The invention generally relates to associating a value to a keyword, and more specifically to a system and methods thereto for the determination of, for example, economic values of keywords for advertisement purposes when the keyword does have a frequent occurrence.
The ubiquity of availability to access information using the Internet and the worldwide web (WWW), within a short period of time, and by means of a variety of access devices, has naturally drawn the focus of advertisers. The advertiser wishes to quickly and cost effectively reach the target audience and once reached, enable an effective conversion of the observer of an advertisement into a purchase of goods or services. The advertisers therefore pay search engines, such as Google® or Yahoo!®, for the placement of their advertisement when the keyword is presented by a user for a search.
Typically, a bidding process takes place for popular search keywords so as to get maximum exposure of the advertisements to the users. The more popular the keyword and the more such a keyword is associated with a conversion from its use to an actual sale, the more valuable the keyword is, hence the payment thereto.

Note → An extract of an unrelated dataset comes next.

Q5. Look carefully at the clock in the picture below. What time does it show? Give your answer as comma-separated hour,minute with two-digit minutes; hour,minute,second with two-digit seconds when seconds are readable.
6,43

Popular keywords are therefore generally crowded and expensive, thereby bringing them at many times out of the reach of smaller companies or bidders willing to afford lesser monetary amounts for the search keywords.
As part of the refining of the process of reaching fine metrics on the use of keywords and conversion rates, data about all search keywords is used and is accessible for analysis and research. However, because of the need to effectively manage such popular keywords, much of the focus of the prior art solution was on the handling of less popular or sparse keywords.
Therefore, there is a need in the industry to provide additional opportunity for the use of keywords for the purpose of conversion in general, and specifically making effective use of the tail of the search keywords, i.e., those keywords which are not necessarily popular keywords, and determine their effectiveness for advertisers.
Certain embodiments of the invention include a method for associating sparse keywords with non-sparse keywords. The method comprises determining from metrics of a plurality of keywords a list of sparse keywords and non-sparse keywords; generating a similarity score for each sparse keyword with respect of each non-sparse keyword; associating a sparse keyword with a non-sparse keyword; and storing the association between the non-sparse keyword and the sparse keyword in a database.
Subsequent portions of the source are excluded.